A Tale of Two Indias

Recently I had the joy of exploring India for 20 days. Tradition, triumph, squalor and splendor all flow together in a sea teeming with all the variety and richness of humanity. Improbabilities and possibilities abound.

What about health care in the world's largest democracy? In the marvelous paradox of that great nation, it all depends on which India you're in. Traditional India plods on as a new India rises.

Traditional India

The opportunity to receive adequate health care is slim to none for most people. India's government devotes less than 5 percent of its GDP on health care for a population of more than 1 billion people. In rural areas, families spend nearly 27 percent of their income on health care and 35 percent of those who are hospitalized fall below the poverty line. (India Knowledge @Wharton, 2/11/10)

Public health services suffer the same fate as many Indian institutions: overcrowding, crumbling infrastructure and corruption. Private health services are unaffordable, often unregulated and sometimes substandard. Excellent health care is available in urban areas to those who are wealthy. Reform on a massive scale is beyond possibility anytime soon.

The New India

The opportunity to become a global hub for medical tourism, clinical studies and R&D is growing due to highly qualified doctors and scientists, state-of-the-art technology and low costs. India's health care industry is expanding rapidly and generates US$40 billion each year. It is now only second to education as the major service-sector employer in India, providing jobs for about 4.5 million people, directly or indirectly. (India Knowledge @Wharton, 2/11/10)

America's health care reform presents new opportunities for India. New laws will add 32 million Americans to the rolls of the insured and will require the type of back-office outsourced services at which India excels. Studies show that up to 41 percent of health plan costs are administrative. Pressure will intensify to deliver low-cost services for enrollment, database organization, claims processing and other support. India has the answer.
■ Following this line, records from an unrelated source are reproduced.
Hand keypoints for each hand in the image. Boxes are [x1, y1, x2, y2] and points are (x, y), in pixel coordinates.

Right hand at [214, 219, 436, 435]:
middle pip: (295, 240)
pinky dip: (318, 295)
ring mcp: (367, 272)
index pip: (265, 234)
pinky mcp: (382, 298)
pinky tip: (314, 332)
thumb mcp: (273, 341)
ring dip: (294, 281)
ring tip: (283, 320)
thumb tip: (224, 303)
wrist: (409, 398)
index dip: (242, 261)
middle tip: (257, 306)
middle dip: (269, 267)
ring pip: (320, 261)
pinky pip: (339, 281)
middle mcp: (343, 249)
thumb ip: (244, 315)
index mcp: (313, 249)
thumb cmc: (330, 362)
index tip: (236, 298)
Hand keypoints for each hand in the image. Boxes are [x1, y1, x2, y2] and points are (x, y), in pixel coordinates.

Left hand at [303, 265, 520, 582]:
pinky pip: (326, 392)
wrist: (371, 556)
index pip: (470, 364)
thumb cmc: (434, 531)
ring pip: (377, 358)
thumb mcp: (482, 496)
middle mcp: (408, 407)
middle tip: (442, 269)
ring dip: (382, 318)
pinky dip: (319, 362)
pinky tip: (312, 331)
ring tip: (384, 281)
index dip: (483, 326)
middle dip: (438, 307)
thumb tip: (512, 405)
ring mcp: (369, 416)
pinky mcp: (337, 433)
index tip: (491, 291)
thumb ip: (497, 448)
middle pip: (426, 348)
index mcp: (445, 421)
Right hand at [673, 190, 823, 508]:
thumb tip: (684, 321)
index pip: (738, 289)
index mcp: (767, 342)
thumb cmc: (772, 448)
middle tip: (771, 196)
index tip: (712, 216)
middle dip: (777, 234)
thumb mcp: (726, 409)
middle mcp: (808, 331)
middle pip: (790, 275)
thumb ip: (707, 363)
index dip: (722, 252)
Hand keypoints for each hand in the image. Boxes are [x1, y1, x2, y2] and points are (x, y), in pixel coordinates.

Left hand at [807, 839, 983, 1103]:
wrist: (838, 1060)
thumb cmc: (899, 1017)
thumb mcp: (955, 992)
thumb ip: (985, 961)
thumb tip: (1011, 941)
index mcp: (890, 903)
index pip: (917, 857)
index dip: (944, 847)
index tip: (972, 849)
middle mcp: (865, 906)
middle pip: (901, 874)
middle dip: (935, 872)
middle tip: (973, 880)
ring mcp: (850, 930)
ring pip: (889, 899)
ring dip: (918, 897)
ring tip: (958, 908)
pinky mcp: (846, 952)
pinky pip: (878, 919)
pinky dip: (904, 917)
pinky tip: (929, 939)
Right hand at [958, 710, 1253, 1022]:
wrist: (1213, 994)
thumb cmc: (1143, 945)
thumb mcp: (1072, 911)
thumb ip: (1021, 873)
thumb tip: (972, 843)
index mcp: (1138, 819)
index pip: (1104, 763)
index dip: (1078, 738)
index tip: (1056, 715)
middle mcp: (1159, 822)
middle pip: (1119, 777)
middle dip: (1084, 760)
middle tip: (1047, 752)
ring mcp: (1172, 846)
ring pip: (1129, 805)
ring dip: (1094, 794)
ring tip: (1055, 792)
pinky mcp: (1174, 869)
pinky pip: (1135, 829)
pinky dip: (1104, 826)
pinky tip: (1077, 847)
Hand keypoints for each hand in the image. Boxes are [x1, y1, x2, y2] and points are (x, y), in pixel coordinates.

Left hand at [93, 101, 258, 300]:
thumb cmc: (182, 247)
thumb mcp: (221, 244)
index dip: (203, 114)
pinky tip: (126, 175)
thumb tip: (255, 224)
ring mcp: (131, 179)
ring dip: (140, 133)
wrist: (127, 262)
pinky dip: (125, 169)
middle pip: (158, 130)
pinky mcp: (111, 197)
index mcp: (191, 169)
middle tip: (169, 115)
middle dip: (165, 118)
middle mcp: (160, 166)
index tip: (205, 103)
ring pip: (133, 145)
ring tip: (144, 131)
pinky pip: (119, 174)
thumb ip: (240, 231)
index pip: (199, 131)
Services that can't be outsourced to India by law will still provide opportunity. Major Indian outsourcing firms Wipro and Tata Consultancy Services have set up operations in Atlanta and Cincinnati. Infosys will soon follow suit in Dallas. (Christian Science Monitor)

People tend to accentuate the shortcomings of India. After my journey, I can attest that there is no shortage of ingenuity and tenacity in India. The wheels of progress can move slowly, but my hope is that the rise of the new India will bring better health and well-being to all.